:: DATA SHOWN ::
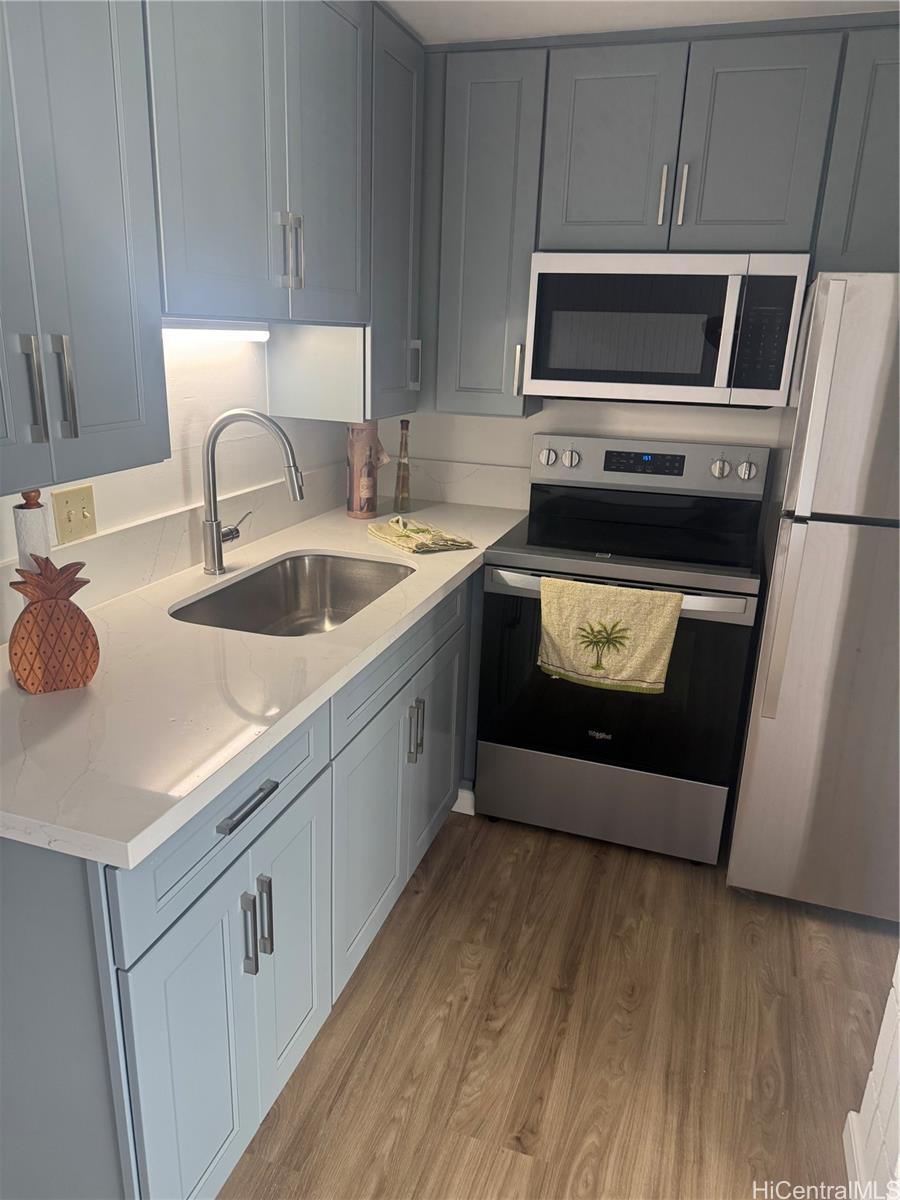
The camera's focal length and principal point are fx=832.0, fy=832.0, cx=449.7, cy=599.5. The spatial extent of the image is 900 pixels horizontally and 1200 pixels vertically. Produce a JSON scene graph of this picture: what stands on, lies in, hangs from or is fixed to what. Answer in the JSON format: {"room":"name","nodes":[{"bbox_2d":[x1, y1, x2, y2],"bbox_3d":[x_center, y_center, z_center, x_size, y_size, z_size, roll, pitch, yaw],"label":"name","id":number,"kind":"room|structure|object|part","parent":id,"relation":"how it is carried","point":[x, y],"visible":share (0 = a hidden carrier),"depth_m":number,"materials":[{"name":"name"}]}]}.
{"room":"kitchen","nodes":[
{"label":"kitchen","id":0,"kind":"room"},
{"bbox_2d":[0,325,362,629],"bbox_3d":[-1.168,0.040,0.943,0.115,2.306,5.069,8,19,17],"label":"left wall","id":1,"kind":"structure","parent":0,"point":[186,384],"depth_m":2.19,"materials":[{"name":"white paint"}]},
{"bbox_2d":[52,484,97,545],"bbox_3d":[-0.797,-0.182,1.778,0.016,0.114,0.113,8,19,17],"label":"light switch","id":2,"kind":"object","parent":1,"relation":"attached to","point":[77,525],"visible":0.98,"depth_m":1.77,"materials":[{"name":"beige plastic"}]},
{"bbox_2d":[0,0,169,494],"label":"upper cabinet","id":3,"kind":"object","parent":1,"relation":"attached to","point":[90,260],"visible":1,"depth_m":1.27,"materials":[{"name":"grey paint"}]},
{"bbox_3d":[-0.647,-0.322,1.287,0.029,0.162,0.020,8,19,17],"label":"handle","id":4,"kind":"part","parent":3,"relation":"part of","materials":[{"name":"silver metal"}]},
{"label":"bar pulls","id":5,"kind":"part","parent":3,"relation":"part of","materials":[{"name":"silver metal"}]},
{"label":"handle","id":6,"kind":"part","parent":3,"relation":"part of","materials":[{"name":"silver metal"}]},
{"bbox_2d":[0,458,350,644],"bbox_3d":[-0.388,-0.114,2.060,0.578,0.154,2.281,8,19,17],"label":"backsplash","id":7,"kind":"structure","parent":1,"relation":"attached to","point":[100,543],"depth_m":2.27,"materials":[{"name":"white stone"}]},
{"bbox_2d":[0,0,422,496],"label":"upper cabinet run","id":8,"kind":"object","parent":1,"relation":"attached to","point":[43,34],"visible":0.96,"depth_m":1.51,"materials":[{"name":"grey paint"}]},
{"bbox_2d":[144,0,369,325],"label":"upper cabinet","id":9,"kind":"object","parent":1,"relation":"attached to","point":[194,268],"visible":0.84,"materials":[{"name":"grey paint"}]},
{"bbox_2d":[162,319,270,340],"bbox_3d":[-0.618,-0.639,1.957,0.045,0.041,0.723,8,19,17],"label":"under-cabinet light","id":10,"kind":"object","parent":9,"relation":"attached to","point":[203,326],"visible":0.62,"depth_m":2.03,"materials":[{"name":"white plastic"}]},
{"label":"pulls","id":11,"kind":"part","parent":9,"relation":"part of","materials":[{"name":"silver metal"}]},
{"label":"handle","id":12,"kind":"part","parent":9,"relation":"part of","materials":[{"name":"silver metal"}]},
{"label":"door","id":13,"kind":"part","parent":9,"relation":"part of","materials":[{"name":"grey wood"}]},
{"bbox_2d":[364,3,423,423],"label":"upper cabinet","id":14,"kind":"object","parent":1,"relation":"attached to","point":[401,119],"visible":0.38,"depth_m":2.34,"materials":[{"name":"grey paint"}]},
{"bbox_3d":[-0.115,-0.730,2.606,0.031,0.146,0.022,8,19,17],"label":"handle","id":15,"kind":"part","parent":14,"relation":"part of","materials":[{"name":"silver metal"}]},
{"bbox_2d":[218,804,898,1199],"bbox_3d":[0.432,1.421,0.736,3.784,0.061,5.415,8,19,17],"label":"floor","id":16,"kind":"structure","parent":0,"point":[359,992],"depth_m":1.91,"materials":[{"name":"brown wood"}]},
{"bbox_2d":[0,568,482,1199],"bbox_3d":[-0.379,0.439,2.148,0.668,0.891,2.051,8,19,17],"label":"base cabinets","id":17,"kind":"object","parent":16,"relation":"on","point":[273,790],"visible":0.65,"depth_m":1.36,"materials":[{"name":"grey paint"}]},
{"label":"end panel","id":18,"kind":"part","parent":17,"relation":"part of","materials":[{"name":"grey"}]},
{"bbox_3d":[-0.352,0.330,1.395,0.026,0.159,0.562,8,19,17],"label":"drawer","id":19,"kind":"part","parent":17,"relation":"part of","materials":[{"name":"paint"}]},
{"bbox_3d":[-0.351,0.734,1.486,0.041,0.588,0.540,8,19,17],"label":"cabinet door","id":20,"kind":"part","parent":17,"relation":"part of","materials":[{"name":"paint"}]},
{"bbox_3d":[-0.332,0.327,1.344,0.039,0.015,0.140,8,19,17],"label":"drawer pull","id":21,"kind":"part","parent":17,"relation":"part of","materials":[{"name":"silver metal"}]},
{"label":"pull","id":22,"kind":"part","parent":17,"relation":"part of","materials":[{"name":"silver metal"}]},
{"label":"pulls","id":23,"kind":"part","parent":17,"relation":"part of","materials":[{"name":"silver metal"}]},
{"bbox_3d":[-0.336,0.562,1.483,0.030,0.147,0.014,8,19,17],"label":"pull","id":24,"kind":"part","parent":17,"relation":"part of","materials":[{"name":"silver metal"}]},
{"bbox_2d":[0,498,530,867],"bbox_3d":[-0.415,-0.027,2.195,0.753,0.040,2.456,8,19,17],"label":"countertop","id":25,"kind":"structure","parent":17,"relation":"on","point":[67,694],"depth_m":1.51,"materials":[{"name":"white stone"}]},
{"bbox_2d":[13,488,51,576],"bbox_3d":[-0.774,-0.055,1.549,0.097,0.310,0.097,8,19,17],"label":"paper towel holder","id":26,"kind":"object","parent":25,"relation":"on","point":[30,525],"visible":0.4,"depth_m":1.50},
{"bbox_2d":[9,557,100,693],"bbox_3d":[-0.675,0.037,1.417,0.137,0.225,0.097,-8,21,-28],"label":"pineapple decoration","id":27,"kind":"object","parent":25,"relation":"on","point":[80,613],"visible":1,"depth_m":1.40,"materials":[{"name":"brown wood"}]},
{"bbox_2d":[201,408,303,576],"bbox_3d":[-0.485,-0.268,2.082,0.289,0.416,0.105,8,19,17],"label":"faucet","id":28,"kind":"object","parent":25,"relation":"on","point":[216,535],"visible":0.99,"depth_m":2.05,"materials":[{"name":"silver metal"}]},
{"bbox_2d":[169,551,411,637],"bbox_3d":[-0.371,0.086,2.102,0.462,0.201,0.759,8,19,17],"label":"sink","id":29,"kind":"object","parent":25,"relation":"in","point":[295,593],"visible":0.52,"depth_m":2.39,"materials":[{"name":"silver metal"}]},
{"bbox_2d":[345,420,387,517],"bbox_3d":[-0.288,-0.452,2.827,0.136,0.331,0.132,8,19,17],"label":"canister","id":30,"kind":"object","parent":25,"relation":"on","point":[352,465],"visible":0.99,"depth_m":2.79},
{"bbox_2d":[393,418,411,515],"bbox_3d":[-0.166,-0.473,2.936,0.060,0.320,0.061,8,19,17],"label":"bottle","id":31,"kind":"object","parent":25,"relation":"on","point":[406,424],"visible":1,"depth_m":2.93,"materials":[{"name":"glass"}]},
{"bbox_2d":[368,515,473,553],"bbox_3d":[-0.099,-0.214,2.556,0.217,0.054,0.315,-9,21,-31],"label":"dish towel","id":32,"kind":"object","parent":25,"relation":"on","point":[377,533],"visible":0.99,"depth_m":2.50,"materials":[{"name":"fabric"}]},
{"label":"door","id":33,"kind":"part","parent":17,"relation":"part of","materials":[{"name":"grey paint"}]},
{"bbox_3d":[-0.189,0.573,2.003,0.057,0.570,0.462,8,19,17],"label":"cabinet door","id":34,"kind":"part","parent":17,"relation":"part of","materials":[{"name":"paint"}]},
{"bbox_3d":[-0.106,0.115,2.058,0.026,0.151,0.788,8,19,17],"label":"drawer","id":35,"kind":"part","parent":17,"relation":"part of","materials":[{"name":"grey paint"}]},
{"bbox_3d":[-0.093,0.338,2.152,0.036,0.161,0.021,8,19,17],"label":"pull","id":36,"kind":"part","parent":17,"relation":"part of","materials":[{"name":"silver metal"}]},
{"bbox_3d":[-0.039,0.423,2.434,0.048,0.575,0.429,8,19,17],"label":"cabinet door","id":37,"kind":"part","parent":17,"relation":"part of","materials":[{"name":"grey paint"}]},
{"bbox_2d":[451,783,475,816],"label":"baseboard","id":38,"kind":"structure","parent":17,"relation":"attached to","point":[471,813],"depth_m":2.77,"materials":[{"name":"white paint"}]},
{"bbox_2d":[473,430,771,866],"bbox_3d":[0.548,0.124,2.696,0.765,1.213,0.711,8,19,17],"label":"stove","id":39,"kind":"object","parent":16,"relation":"on","point":[527,762],"visible":0.94,"depth_m":2.52,"materials":[{"name":"metal"}]},
{"bbox_3d":[0.332,-0.496,2.894,0.055,0.055,0.043,8,19,17],"label":"knob","id":40,"kind":"part","parent":39,"relation":"part of","materials":[{"name":"silver metal"}]},
{"bbox_3d":[0.406,-0.488,2.864,0.051,0.054,0.043,8,19,17],"label":"knob","id":41,"kind":"part","parent":39,"relation":"part of","materials":[{"name":"silver metal"}]},
{"bbox_3d":[0.473,0.631,2.663,0.763,0.247,0.072,8,19,17],"label":"storage drawer","id":42,"kind":"part","parent":39,"relation":"part of","materials":[{"name":"silver metal"}]},
{"bbox_2d":[538,578,680,694],"bbox_3d":[0.434,0.105,2.326,0.381,0.296,0.058,8,19,17],"label":"dish towel","id":43,"kind":"object","parent":39,"relation":"hanging from","point":[653,674],"visible":0.98,"depth_m":2.31,"materials":[{"name":"fabric"}]},
{"bbox_3d":[0.458,0.242,2.493,0.780,0.611,0.073,8,19,17],"label":"oven door","id":44,"kind":"part","parent":39,"relation":"part of","materials":[{"name":"black glass"}]},
{"bbox_3d":[0.469,-0.027,2.391,0.738,0.039,0.099,8,19,17],"label":"oven handle","id":45,"kind":"part","parent":39,"relation":"part of","materials":[{"name":"silver metal"}]},
{"bbox_3d":[0.637,-0.464,2.850,0.778,0.161,0.100,8,19,17],"label":"control panel","id":46,"kind":"part","parent":39,"relation":"part of","materials":[{"name":"silver metal"}]},
{"bbox_3d":[0.863,-0.426,2.688,0.050,0.055,0.044,8,19,17],"label":"knob","id":47,"kind":"part","parent":39,"relation":"part of","materials":[{"name":"silver metal"}]},
{"bbox_3d":[0.937,-0.415,2.654,0.052,0.055,0.041,8,19,17],"label":"knob","id":48,"kind":"part","parent":39,"relation":"part of","materials":[{"name":"silver metal"}]},
{"bbox_2d":[727,271,899,922],"bbox_3d":[1.276,-0.003,2.352,0.743,1.708,0.827,8,19,17],"label":"refrigerator","id":49,"kind":"object","parent":16,"relation":"on","point":[834,603],"visible":0.98,"depth_m":2.11,"materials":[{"name":"silver metal"}]},
{"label":"refrigerator handles","id":50,"kind":"part","parent":49,"relation":"part of","materials":[{"name":"silver metal"}]},
{"bbox_2d":[375,398,779,505],"bbox_3d":[1.001,-0.501,2.804,3.073,2.345,0.116,8,19,17],"label":"back wall","id":51,"kind":"structure","parent":0,"point":[495,460],"depth_m":2.91,"materials":[{"name":"white paint"}]},
{"bbox_2d":[390,457,531,510],"bbox_3d":[-0.041,-0.447,3.110,0.700,0.154,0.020,8,19,17],"label":"backsplash","id":52,"kind":"structure","parent":51,"relation":"attached to","point":[448,492],"depth_m":3.07,"materials":[{"name":"white stone"}]},
{"bbox_2d":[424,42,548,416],"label":"upper cabinet","id":53,"kind":"object","parent":51,"relation":"attached to","point":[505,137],"visible":0.77,"depth_m":2.50,"materials":[{"name":"grey paint"}]},
{"bbox_3d":[0.214,-0.730,2.660,0.020,0.152,0.033,8,19,17],"label":"handle","id":54,"kind":"part","parent":53,"relation":"part of","materials":[{"name":"silver metal"}]},
{"bbox_2d":[416,13,899,420],"bbox_3d":[0.663,-1.089,2.484,2.200,1.030,0.356,8,19,17],"label":"upper cabinet run","id":55,"kind":"object","parent":51,"relation":"attached to","point":[473,102],"visible":0.86,"depth_m":2.33,"materials":[{"name":"grey paint"}]},
{"bbox_3d":[0.449,-1.269,2.378,0.325,0.542,0.056,8,19,17],"label":"door","id":56,"kind":"part","parent":55,"relation":"part of","materials":[{"name":"wood"}]},
{"bbox_2d":[525,250,805,408],"bbox_3d":[0.645,-0.820,2.526,0.751,0.414,0.430,8,19,17],"label":"microwave","id":57,"kind":"object","parent":55,"relation":"attached to","point":[574,374],"visible":0.99,"depth_m":2.36,"materials":[{"name":"silver metal"}]},
{"bbox_3d":[0.603,-1.144,2.375,0.016,0.168,0.035,8,19,17],"label":"handle","id":58,"kind":"part","parent":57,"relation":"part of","materials":[{"name":"metal"}]},
{"bbox_3d":[0.829,-0.706,2.230,0.101,0.291,0.120,8,19,17],"label":"microwave keypad","id":59,"kind":"part","parent":57,"relation":"part of","materials":[{"name":"black"}]},
{"bbox_2d":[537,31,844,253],"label":"upper cabinet","id":60,"kind":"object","parent":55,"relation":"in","point":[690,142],"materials":[{"name":"grey paint"}]},
{"bbox_3d":[0.650,-1.129,2.333,0.016,0.166,0.034,8,19,17],"label":"handle","id":61,"kind":"part","parent":55,"relation":"part of","materials":[{"name":"silver metal"}]},
{"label":"cabinet door","id":62,"kind":"part","parent":55,"relation":"part of","materials":[{"name":"grey paint"}]},
{"bbox_2d":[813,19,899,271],"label":"upper cabinet","id":63,"kind":"object","parent":51,"relation":"attached to","point":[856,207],"visible":0.78,"depth_m":2.16,"materials":[{"name":"grey paint"}]},
{"bbox_2d":[380,0,899,43],"bbox_3d":[0.477,-0.903,0.111,3.469,0.089,5.328,8,19,17],"label":"ceiling","id":64,"kind":"structure","parent":0,"point":[458,36],"depth_m":2.17,"materials":[{"name":"white paint"}]},
{"bbox_2d":[841,954,899,1199],"bbox_3d":[0.899,0.295,0.784,0.596,2.126,1.133,8,19,17],"label":"right wall","id":65,"kind":"structure","parent":0,"point":[898,1095],"depth_m":1.49,"materials":[{"name":"white"}]},
{"bbox_2d":[842,1110,865,1199],"bbox_3d":[0.498,1.321,0.786,0.020,0.092,1.915,8,19,17],"label":"baseboard","id":66,"kind":"structure","parent":65,"relation":"attached to","point":[851,1158],"depth_m":1.58,"materials":[{"name":"white paint"}]}
]}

:: WHAT YOU ARE ASKED TO DO ::
After identifying the lines above that contain "pulls", copy each one.

:: RESULT ::
{"label":"bar pulls","id":5,"kind":"part","parent":3,"relation":"part of","materials":[{"name":"silver metal"}]},
{"label":"pulls","id":11,"kind":"part","parent":9,"relation":"part of","materials":[{"name":"silver metal"}]},
{"label":"pulls","id":23,"kind":"part","parent":17,"relation":"part of","materials":[{"name":"silver metal"}]},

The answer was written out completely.